▶ [VOTRE CONSIGNE]: Recopiez mot pour mot le passage du texte sur la traduction du Coran qui va de « Pour les Juifs, sur » jusqu'à « Verbe incréé. (2) ».

▶ [EXTRAIT DU DOCUMENT]:
********
Fin avril va paraître un livre sur le Coran, et celui-là n’est pas comme les autres.
En 140 pages, j’ai voulu synthétiser un siècle de recherche indépendante de façon claire, simple, compréhensible.
Voulant en avoir le cœur net, vous achetez une des nombreuses traductions françaises du Coran. Par curiosité, vous comparez cette traduction avec une autre, et les ennuis commencent : ces traductions divergent, et pas seulement sur des points de détail. Pourquoi ?
Au début du 7e siècle, il n’existait pas de littérature arabe (1). Soudain au 8e siècle, apparût un texte, écrit dans une langue d’une grande beauté, qui n’avait aucun antécédent littéraire – fait unique dans l’histoire de la littérature mondiale. Les musulmans considèrent donc sa naissance comme un miracle : le Coran aurait été dicté au Prophète tel qu’il est conservé au ciel, de toute éternité, sur une « Table gardée. »
Pour les Juifs, sur le sommet fulgurant du Sinaï Moïse aurait reçu la Torah sur des tables écrites par le doigt de Dieu. Si le Coran avait été lui aussi écrit par Allah, il aurait été créé comme le reste de l’univers. Mais pour les musulmans, le texte du Coran n’a jamais été créé.
Comme Allah lui-même il est divin, c’est un Verbe incréé. (2)
C’est pourquoi le Coran affirme que « nul autre qu’Allah ne connaît l’interprétation du Coran. » (3) Parce qu’il est de nature divine, parce que c’est un attribut divin, il participe à l’infini d’Allah et on peut lui reconnaître une infinité de sens.
Traduire le Coran est donc chose impossible, ce serait dire dans une langue autre que la sienne ce que Dieu a dit dans sa propre langue – une langue aussi impénétrable qu’Allah lui-même. C’est pourquoi la traduction wahhabite, patronnée par l’Arabie Saoudite, s’intitule Le Saint Coran, traduction en langue française du sens de ses versets.
Une traduction ne peut que s’approcher du sens du Coran. En choisissant un seul sens, le traducteur trahit l’infinité de ses significations.
********
▶ [DONNÉES FOURNIES]:
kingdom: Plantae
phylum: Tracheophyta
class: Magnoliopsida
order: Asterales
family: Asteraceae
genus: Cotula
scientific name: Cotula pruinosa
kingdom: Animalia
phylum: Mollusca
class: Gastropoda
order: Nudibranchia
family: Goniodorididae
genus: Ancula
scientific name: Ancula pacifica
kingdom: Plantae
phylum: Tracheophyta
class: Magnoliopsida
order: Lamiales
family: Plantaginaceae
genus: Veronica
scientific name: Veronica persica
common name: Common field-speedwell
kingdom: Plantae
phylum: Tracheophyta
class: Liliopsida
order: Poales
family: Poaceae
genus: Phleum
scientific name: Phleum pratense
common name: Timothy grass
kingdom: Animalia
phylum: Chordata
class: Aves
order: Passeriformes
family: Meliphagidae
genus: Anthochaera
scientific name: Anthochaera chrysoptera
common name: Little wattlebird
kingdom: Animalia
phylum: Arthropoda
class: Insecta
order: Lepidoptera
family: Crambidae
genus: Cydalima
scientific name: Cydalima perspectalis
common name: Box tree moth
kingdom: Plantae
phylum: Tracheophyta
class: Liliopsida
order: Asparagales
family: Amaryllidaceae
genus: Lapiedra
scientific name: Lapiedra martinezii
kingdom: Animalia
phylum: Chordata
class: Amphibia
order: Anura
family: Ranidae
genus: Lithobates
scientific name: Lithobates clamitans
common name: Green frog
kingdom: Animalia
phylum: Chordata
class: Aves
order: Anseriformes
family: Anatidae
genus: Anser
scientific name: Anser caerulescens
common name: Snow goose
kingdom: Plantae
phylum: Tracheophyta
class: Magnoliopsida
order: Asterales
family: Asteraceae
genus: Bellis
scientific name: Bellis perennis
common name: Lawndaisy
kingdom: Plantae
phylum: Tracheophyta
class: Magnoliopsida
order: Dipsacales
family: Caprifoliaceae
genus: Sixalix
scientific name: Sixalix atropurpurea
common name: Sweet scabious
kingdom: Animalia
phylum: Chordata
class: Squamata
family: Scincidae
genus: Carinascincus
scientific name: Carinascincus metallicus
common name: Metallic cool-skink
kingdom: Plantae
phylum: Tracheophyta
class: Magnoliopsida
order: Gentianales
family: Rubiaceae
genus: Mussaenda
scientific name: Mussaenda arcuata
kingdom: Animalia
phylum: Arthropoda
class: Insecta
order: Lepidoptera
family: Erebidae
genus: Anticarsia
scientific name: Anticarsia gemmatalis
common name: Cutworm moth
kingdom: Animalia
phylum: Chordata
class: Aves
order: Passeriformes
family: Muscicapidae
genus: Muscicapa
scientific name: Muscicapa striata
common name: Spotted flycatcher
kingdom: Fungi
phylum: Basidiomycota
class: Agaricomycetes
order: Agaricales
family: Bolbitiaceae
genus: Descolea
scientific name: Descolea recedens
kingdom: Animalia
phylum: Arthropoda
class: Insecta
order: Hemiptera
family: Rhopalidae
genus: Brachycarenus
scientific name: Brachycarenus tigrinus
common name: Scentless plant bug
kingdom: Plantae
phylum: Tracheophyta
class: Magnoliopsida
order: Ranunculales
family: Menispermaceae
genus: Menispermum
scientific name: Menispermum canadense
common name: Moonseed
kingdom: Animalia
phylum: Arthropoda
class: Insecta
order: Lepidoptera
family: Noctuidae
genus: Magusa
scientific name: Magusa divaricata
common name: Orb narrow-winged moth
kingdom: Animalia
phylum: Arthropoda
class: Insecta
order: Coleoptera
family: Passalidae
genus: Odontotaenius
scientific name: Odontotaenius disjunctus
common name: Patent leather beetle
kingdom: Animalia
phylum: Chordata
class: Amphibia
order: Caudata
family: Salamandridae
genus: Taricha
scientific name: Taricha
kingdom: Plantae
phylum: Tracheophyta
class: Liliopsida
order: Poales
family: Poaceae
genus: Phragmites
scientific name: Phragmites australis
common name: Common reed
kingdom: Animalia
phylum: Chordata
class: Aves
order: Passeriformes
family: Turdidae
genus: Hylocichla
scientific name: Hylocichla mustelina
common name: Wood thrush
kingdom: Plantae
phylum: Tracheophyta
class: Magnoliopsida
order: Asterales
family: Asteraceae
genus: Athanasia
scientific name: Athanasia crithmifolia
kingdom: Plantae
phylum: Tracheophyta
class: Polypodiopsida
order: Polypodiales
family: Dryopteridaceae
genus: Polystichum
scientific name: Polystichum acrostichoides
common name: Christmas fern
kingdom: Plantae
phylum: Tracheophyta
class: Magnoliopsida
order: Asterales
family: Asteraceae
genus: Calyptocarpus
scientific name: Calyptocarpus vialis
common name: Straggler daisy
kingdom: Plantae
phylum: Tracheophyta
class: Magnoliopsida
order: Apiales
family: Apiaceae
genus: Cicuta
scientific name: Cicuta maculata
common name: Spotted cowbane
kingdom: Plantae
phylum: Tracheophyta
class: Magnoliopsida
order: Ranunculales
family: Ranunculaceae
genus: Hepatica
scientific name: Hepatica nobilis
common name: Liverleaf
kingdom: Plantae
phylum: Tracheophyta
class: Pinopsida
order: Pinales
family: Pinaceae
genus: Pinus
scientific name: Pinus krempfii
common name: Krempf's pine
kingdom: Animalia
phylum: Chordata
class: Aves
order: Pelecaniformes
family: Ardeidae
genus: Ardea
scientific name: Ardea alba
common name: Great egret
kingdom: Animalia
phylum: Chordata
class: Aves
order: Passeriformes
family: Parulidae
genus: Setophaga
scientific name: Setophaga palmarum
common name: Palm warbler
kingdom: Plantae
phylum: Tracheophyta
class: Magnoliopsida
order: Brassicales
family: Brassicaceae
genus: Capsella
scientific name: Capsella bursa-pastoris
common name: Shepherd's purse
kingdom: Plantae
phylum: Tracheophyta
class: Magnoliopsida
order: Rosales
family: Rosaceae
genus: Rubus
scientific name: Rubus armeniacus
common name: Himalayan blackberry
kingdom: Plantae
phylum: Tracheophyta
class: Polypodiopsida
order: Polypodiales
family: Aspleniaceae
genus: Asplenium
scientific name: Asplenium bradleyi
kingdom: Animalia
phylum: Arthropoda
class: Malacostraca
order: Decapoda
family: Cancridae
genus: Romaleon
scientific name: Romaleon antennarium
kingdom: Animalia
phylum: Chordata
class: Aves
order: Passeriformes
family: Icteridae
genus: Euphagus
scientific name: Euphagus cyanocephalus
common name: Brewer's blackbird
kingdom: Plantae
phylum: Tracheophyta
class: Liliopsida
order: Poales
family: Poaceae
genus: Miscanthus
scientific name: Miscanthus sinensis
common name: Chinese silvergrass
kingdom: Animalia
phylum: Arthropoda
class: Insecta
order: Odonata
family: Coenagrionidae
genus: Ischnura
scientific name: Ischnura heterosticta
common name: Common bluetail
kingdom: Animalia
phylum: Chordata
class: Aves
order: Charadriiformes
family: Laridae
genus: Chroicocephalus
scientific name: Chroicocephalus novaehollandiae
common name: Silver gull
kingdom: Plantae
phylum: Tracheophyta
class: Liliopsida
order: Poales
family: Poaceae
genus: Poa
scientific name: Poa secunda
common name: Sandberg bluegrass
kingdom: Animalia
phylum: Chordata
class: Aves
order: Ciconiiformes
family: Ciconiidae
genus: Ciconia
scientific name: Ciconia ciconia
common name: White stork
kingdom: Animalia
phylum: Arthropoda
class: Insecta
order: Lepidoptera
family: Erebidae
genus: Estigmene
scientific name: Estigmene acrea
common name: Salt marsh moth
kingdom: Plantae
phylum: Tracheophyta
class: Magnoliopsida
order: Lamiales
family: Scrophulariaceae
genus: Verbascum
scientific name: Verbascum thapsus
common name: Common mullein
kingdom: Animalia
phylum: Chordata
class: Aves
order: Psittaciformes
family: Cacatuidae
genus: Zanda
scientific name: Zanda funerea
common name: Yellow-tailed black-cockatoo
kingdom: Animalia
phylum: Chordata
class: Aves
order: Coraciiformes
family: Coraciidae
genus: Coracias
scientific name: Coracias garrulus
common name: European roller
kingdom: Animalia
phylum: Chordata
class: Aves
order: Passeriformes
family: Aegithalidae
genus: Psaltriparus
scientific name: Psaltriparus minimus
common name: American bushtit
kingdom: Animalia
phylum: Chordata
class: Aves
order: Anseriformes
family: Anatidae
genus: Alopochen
********
▶ [VOTRE RÉPONSE]:
Pour les Juifs, sur le sommet fulgurant du Sinaï Moïse aurait reçu la Torah sur des tables écrites par le doigt de Dieu. Si le Coran avait été lui aussi écrit par Allah, il aurait été créé comme le reste de l’univers. Mais pour les musulmans, le texte du Coran n’a jamais été créé.
Comme Allah lui-même il est divin, c’est un Verbe incréé. (2)